*Consigne:* Pouvez-vous citer mot pour mot toutes les lignes de texte des données, en laissant les images de côté dans votre réponse ?

(Entrées de données enregistrées)
◇ ◇ ◇

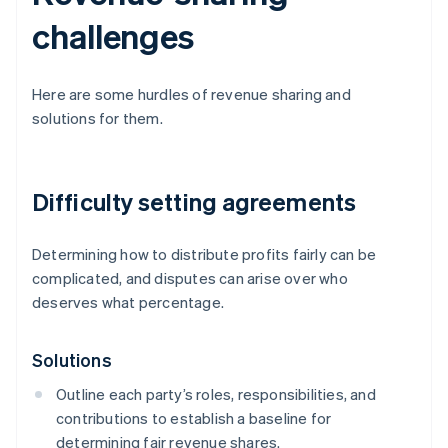
challenges
Here are some hurdles of revenue sharing and
solutions for them.
Difficulty setting agreements
Determining how to distribute profits fairly can be
complicated, and disputes can arise over who
deserves what percentage.
Solutions
Outline each party’s roles, responsibilities, and
contributions to establish a baseline for
determining fair revenue shares.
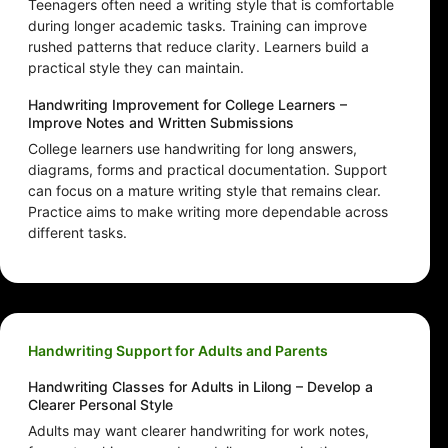
Teenagers often need a writing style that is comfortable
during longer academic tasks. Training can improve
rushed patterns that reduce clarity. Learners build a
practical style they can maintain.
Handwriting Improvement for College Learners –
Improve Notes and Written Submissions
College learners use handwriting for long answers,
diagrams, forms and practical documentation. Support
can focus on a mature writing style that remains clear.
Practice aims to make writing more dependable across
different tasks.
Handwriting Support for Adults and Parents
Handwriting Classes for Adults in Lilong – Develop a
Clearer Personal Style
Adults may want clearer handwriting for work notes,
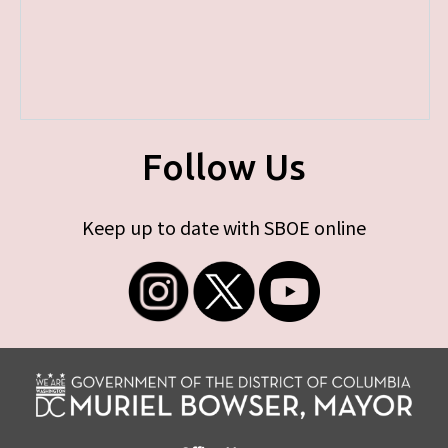
Follow Us
Keep up to date with SBOE online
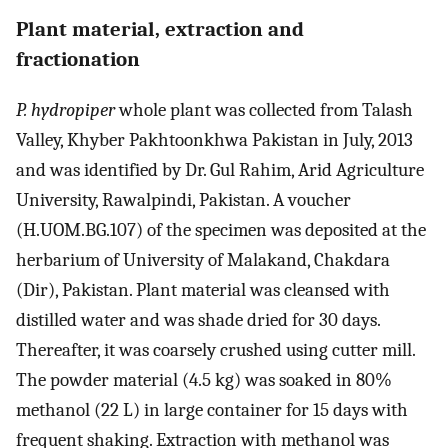
Plant material, extraction and
fractionation
P. hydropiper
whole plant was collected from Talash
Valley, Khyber Pakhtoonkhwa Pakistan in July, 2013
and was identified by Dr. Gul Rahim, Arid Agriculture
University, Rawalpindi, Pakistan. A voucher
(H.UOM.BG.107) of the specimen was deposited at the
herbarium of University of Malakand, Chakdara
(Dir), Pakistan. Plant material was cleansed with
distilled water and was shade dried for 30 days.
Thereafter, it was coarsely crushed using cutter mill.
The powder material (4.5 kg) was soaked in 80%
methanol (22 L) in large container for 15 days with
frequent shaking. Extraction with methanol was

◇ ◇ ◇

*Corrigé:*
challenges
Here are some hurdles of revenue sharing and
solutions for them.
Difficulty setting agreements
Determining how to distribute profits fairly can be
complicated, and disputes can arise over who
deserves what percentage.
Solutions
Outline each party’s roles, responsibilities, and
contributions to establish a baseline for
determining fair revenue shares.
Teenagers often need a writing style that is comfortable
during longer academic tasks. Training can improve
rushed patterns that reduce clarity. Learners build a
practical style they can maintain.
Handwriting Improvement for College Learners –
Improve Notes and Written Submissions
College learners use handwriting for long answers,
diagrams, forms and practical documentation. Support
can focus on a mature writing style that remains clear.
Practice aims to make writing more dependable across
different tasks.
Handwriting Support for Adults and Parents
Handwriting Classes for Adults in Lilong – Develop a
Clearer Personal Style
Adults may want clearer handwriting for work notes,
Follow Us
Keep up to date with SBOE online
Plant material, extraction and
fractionation
P. hydropiper
whole plant was collected from Talash
Valley, Khyber Pakhtoonkhwa Pakistan in July, 2013
and was identified by Dr. Gul Rahim, Arid Agriculture
University, Rawalpindi, Pakistan. A voucher
(H.UOM.BG.107) of the specimen was deposited at the
herbarium of University of Malakand, Chakdara
(Dir), Pakistan. Plant material was cleansed with
distilled water and was shade dried for 30 days.
Thereafter, it was coarsely crushed using cutter mill.
The powder material (4.5 kg) was soaked in 80%
methanol (22 L) in large container for 15 days with
frequent shaking. Extraction with methanol was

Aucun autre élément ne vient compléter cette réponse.